I drove home through the snow and when I pulled up in the driveway, the lights inside were burning bright.  One of my cats was peeking through the curtains.  I knew that a hot cup of cocoa and a warm bed were awaiting me.  I would survive another holiday season and move forward, just like I always had in the past.

Fast forward twenty years.  Here we are with Christmas looming just six days away.  Thank goodness I was well prepared as I've been uncommonly busy with publishing projects that were to be delivered this week. 

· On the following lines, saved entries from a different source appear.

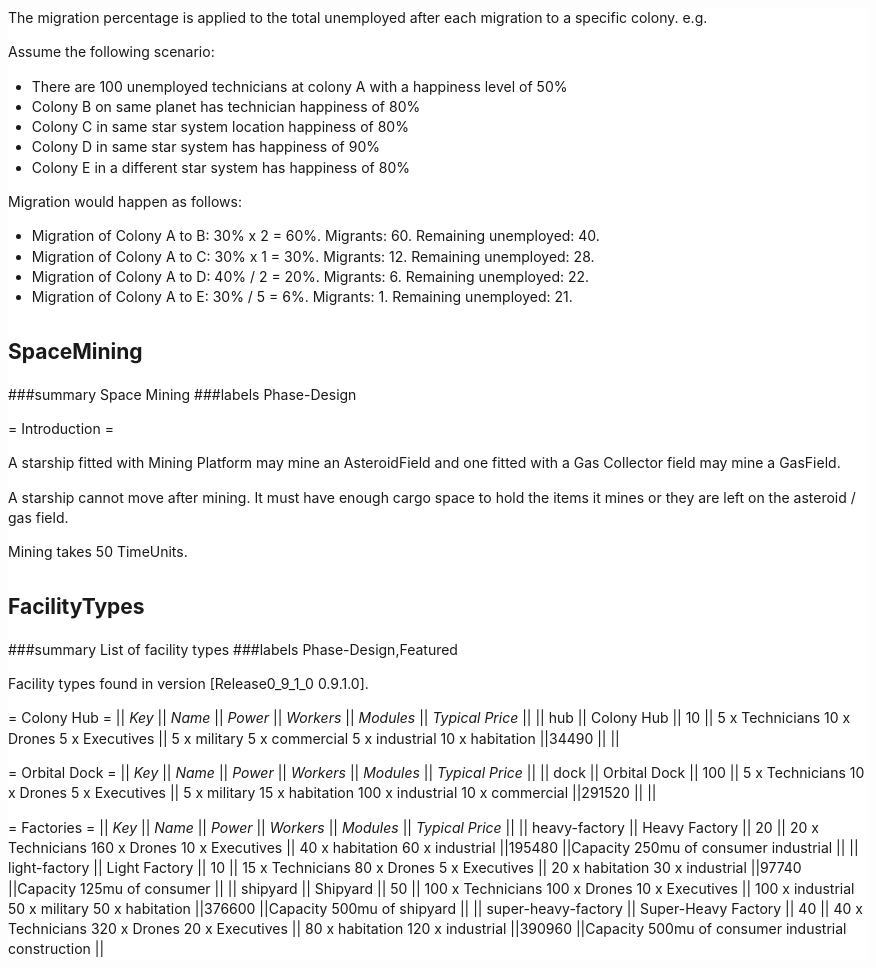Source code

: The migration percentage is applied to the total unemployed after each migration to a specific colony. e.g.

Assume the following scenario:
  * There are 100 unemployed technicians at colony A with a happiness level of 50%
  * Colony B on same planet has technician happiness of 80%
  * Colony C in same star system location happiness of 80%
  * Colony D in same star system has happiness of 90%
  * Colony E in a different star system has happiness of 80%

Migration would happen as follows:
  * Migration of Colony A to B: 30% x 2 = 60%. Migrants: 60. Remaining unemployed: 40.
  * Migration of Colony A to C: 30% x 1 = 30%. Migrants: 12. Remaining unemployed: 28.
  * Migration of Colony A to D: 40% / 2 = 20%. Migrants: 6. Remaining unemployed: 22.
  * Migration of Colony A to E: 30% / 5 = 6%. Migrants: 1. Remaining unemployed: 21.
 

## SpaceMining
###summary Space Mining
###labels Phase-Design

= Introduction =

A starship fitted with Mining Platform may mine an AsteroidField and one fitted with a Gas Collector field may mine a GasField.

A starship cannot move after mining.  It must have enough cargo space to hold the items it mines or they are left on the asteroid / gas field.

Mining takes 50 TimeUnits.

 
 

## FacilityTypes
###summary List of facility types
###labels Phase-Design,Featured

Facility types found in version [Release0_9_1_0 0.9.1.0].

= Colony Hub =
|| *Key* || *Name* || *Power* || *Workers* || *Modules* || *Typical Price* ||
|| hub || Colony Hub || 10 || 5 x Technicians 10 x Drones 5 x Executives  || 5 x military 5 x commercial 5 x industrial 10 x habitation  ||34490 || ||


= Orbital Dock =
|| *Key* || *Name* || *Power* || *Workers* || *Modules* || *Typical Price* ||
|| dock || Orbital Dock || 100 || 5 x Technicians 10 x Drones 5 x Executives  || 5 x military 15 x habitation 100 x industrial 10 x commercial  ||291520 || ||


= Factories =
|| *Key* || *Name* || *Power* || *Workers* || *Modules* || *Typical Price* ||
|| heavy-factory || Heavy Factory || 20 || 20 x Technicians 160 x Drones 10 x Executives  || 40 x habitation 60 x industrial  ||195480 ||Capacity 250mu of consumer industrial ||
|| light-factory || Light Factory || 10 || 15 x Technicians 80 x Drones 5 x Executives  || 20 x habitation 30 x industrial  ||97740 ||Capacity 125mu of consumer ||
|| shipyard || Shipyard || 50 || 100 x Technicians 100 x Drones 10 x Executives  || 100 x industrial 50 x military 50 x habitation  ||376600 ||Capacity 500mu of shipyard ||
|| super-heavy-factory || Super-Heavy Factory || 40 || 40 x Technicians 320 x Drones 20 x Executives  || 80 x habitation 120 x industrial  ||390960 ||Capacity 500mu of consumer industrial construction ||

And they were...but not as I expected.
The interiors look great.  The spines and back covers are intact.  But the cover photos are non-existent...on every single one.  It was devastating to excitedly open a package that held the very first printed copies of work that has been more than fifteen years in the making, only to discover that the publisher's glitch would mean another delay in delivering the goods to my readers.  To see a stack of white paper instead of the colorful covers I had uploaded over the weekend brought tears of frustration...and I have to make peace with yet another roadblock, another setback.
I'll be diligent in rectifying the problem, even though the automated phone run-around is rampant this time of year.  In time the new books will arrive complete and I'll be able to move on to the next project, the next blog, or maybe even enjoy a little Christmas cheer.  But it's still a bittersweet thing to hold the blank ones in my hands in this office while I sit here alone. 

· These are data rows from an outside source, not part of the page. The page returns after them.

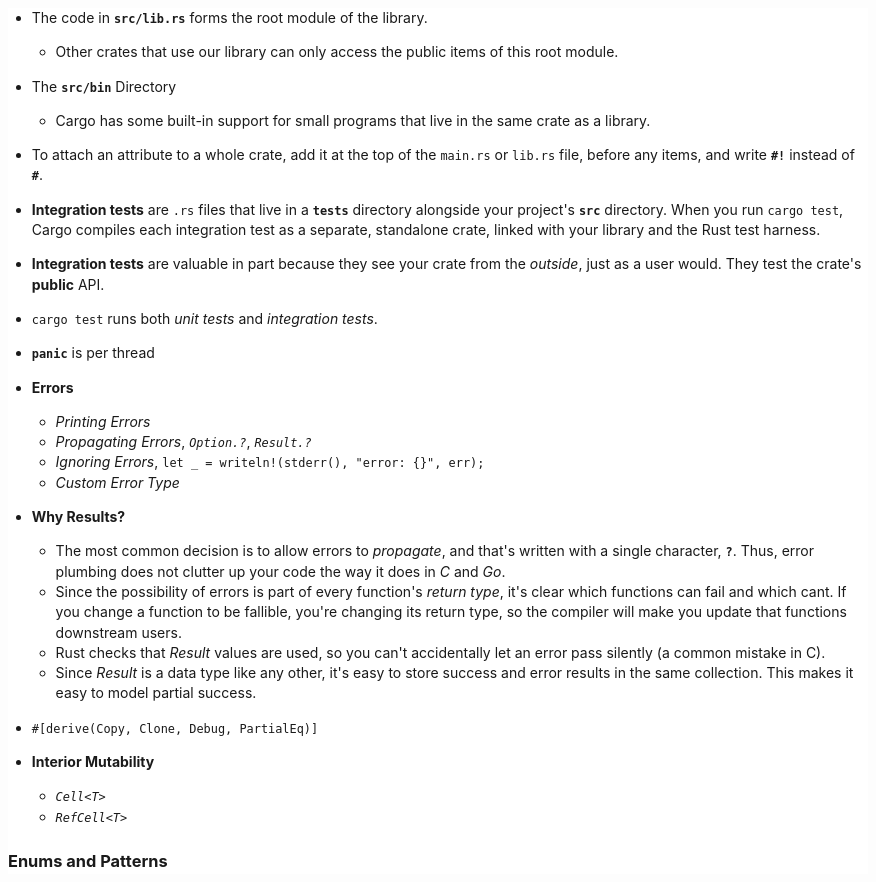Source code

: * The code in **`src/lib.rs`** forms the root module of the library.
  - Other crates that use our library can only access
    the public items of this root module.

* The **`src/bin`** Directory
  - Cargo has some built-in support for small
    programs that live in the same crate as a library.

* To attach an attribute to a whole crate,
  add it at the top of the `main.rs` or `lib.rs` file,
  before any items, and write **`#!`** instead of **`#`**.

* **Integration tests** are `.rs` files that live in a **`tests`**
  directory alongside your project's **`src`** directory.
  When you run `cargo test`, Cargo compiles each integration test
  as a separate, standalone crate, linked with your
  library and the Rust test harness.

* **Integration tests** are valuable in part because
  they see your crate from the *outside*, just as a user would.
  They test the crate's **public** API.

* `cargo test` runs both *unit tests* and *integration tests*.

* **`panic`** is per thread

* **Errors**
  - *Printing Errors*
  - *Propagating Errors*, *`Option.?`*, *`Result.?`*
  - *Ignoring Errors*, `let _ = writeln!(stderr(), "error: {}", err);`
  - *Custom Error Type*

* **Why Results?**
  - The most common decision is to allow errors to *propagate*,
    and that's written with a single character, **`?`**.
    Thus, error plumbing does not clutter up
    your code the way it does in *C* and *Go*.
  - Since the possibility of errors is part of every function's *return type*,
    it's clear which functions can fail and which cant.
    If you change a function to be fallible,
    you're changing its return type,
    so the compiler will make you update that functions downstream users.
  - Rust checks that *Result* values are used,
    so you can't accidentally let an error pass silently
    (a common mistake in C).
  - Since *Result* is a data type like any other,
    it's easy to store success and error results in the same collection.
    This makes it easy to model partial success.

* `#[derive(Copy, Clone, Debug, PartialEq)]`

* **Interior Mutability**
  - *`Cell<T>`*
  - *`RefCell<T>`*

### Enums and Patterns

I've never been married and don't have a significant other.  There will never be any babies of my own.  But this year I've been able to birth six books, and for me that's quite an accomplishment.  Even though my literary kids arrived naked, I guess that's how we're all born.  And I suppose that's how many of us feel this time of year...tender, fragile, and incomplete because we're missing someone.  Something.  Someplace.
I've made peace with much of what I wasn't able to as a twentysomething young woman.  I know how blessed I am to live the life I do...to embody my choices in the person I am becoming.  In the home I nurture. In work that I love more each day.  But when the holidays roll around, little things push on bruises I thought had healed long ago.  I feel tiny pinpricks of pain from things that would have no power in the spring or summer or fall.  I find that I'm not alone in this place of mixed emotions.  Many of my friends are experiencing joy and grief and excitement and exhaustion.  It's a bittersweet time of year for us all, this time of intermingling nostalgia and hopeful anticipation. 

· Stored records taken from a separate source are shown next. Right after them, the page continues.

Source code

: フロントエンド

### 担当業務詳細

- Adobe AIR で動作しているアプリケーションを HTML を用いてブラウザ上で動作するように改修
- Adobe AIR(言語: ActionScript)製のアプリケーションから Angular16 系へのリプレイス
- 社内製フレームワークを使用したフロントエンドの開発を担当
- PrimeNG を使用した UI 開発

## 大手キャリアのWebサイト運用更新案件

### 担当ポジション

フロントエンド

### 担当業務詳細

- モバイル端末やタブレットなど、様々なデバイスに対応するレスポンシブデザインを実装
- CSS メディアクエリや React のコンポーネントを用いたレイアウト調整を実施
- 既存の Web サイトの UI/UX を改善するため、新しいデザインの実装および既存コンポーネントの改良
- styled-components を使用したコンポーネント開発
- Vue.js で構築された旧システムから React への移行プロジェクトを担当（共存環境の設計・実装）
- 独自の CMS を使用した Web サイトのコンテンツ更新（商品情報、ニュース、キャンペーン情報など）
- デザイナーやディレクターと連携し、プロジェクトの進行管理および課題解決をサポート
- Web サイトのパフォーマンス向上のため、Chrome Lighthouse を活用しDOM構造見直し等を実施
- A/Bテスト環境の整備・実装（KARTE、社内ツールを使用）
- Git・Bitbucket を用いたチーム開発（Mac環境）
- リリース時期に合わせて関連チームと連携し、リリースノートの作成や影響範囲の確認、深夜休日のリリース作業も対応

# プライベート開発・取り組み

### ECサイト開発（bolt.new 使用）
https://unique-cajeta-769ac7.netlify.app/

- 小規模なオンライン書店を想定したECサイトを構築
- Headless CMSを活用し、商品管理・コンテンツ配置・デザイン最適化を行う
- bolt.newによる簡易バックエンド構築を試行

But I keep thinking about that Christmas Eve when I stood in silence watching the snow fall.  Smiling at the full moon.  Knowing that the best gifts don't need to be wrapped.  They don't need a cover photograph or even acknowledgment by others. 
They are moments of clarity and unexpected grace.  An email from a dear friend who has loved me since I was eleven years old.  A little puppy's kiss.  A hug from a person in need.  A good cry.  A hand to hold. 
And the ability to embrace them all with gratitude.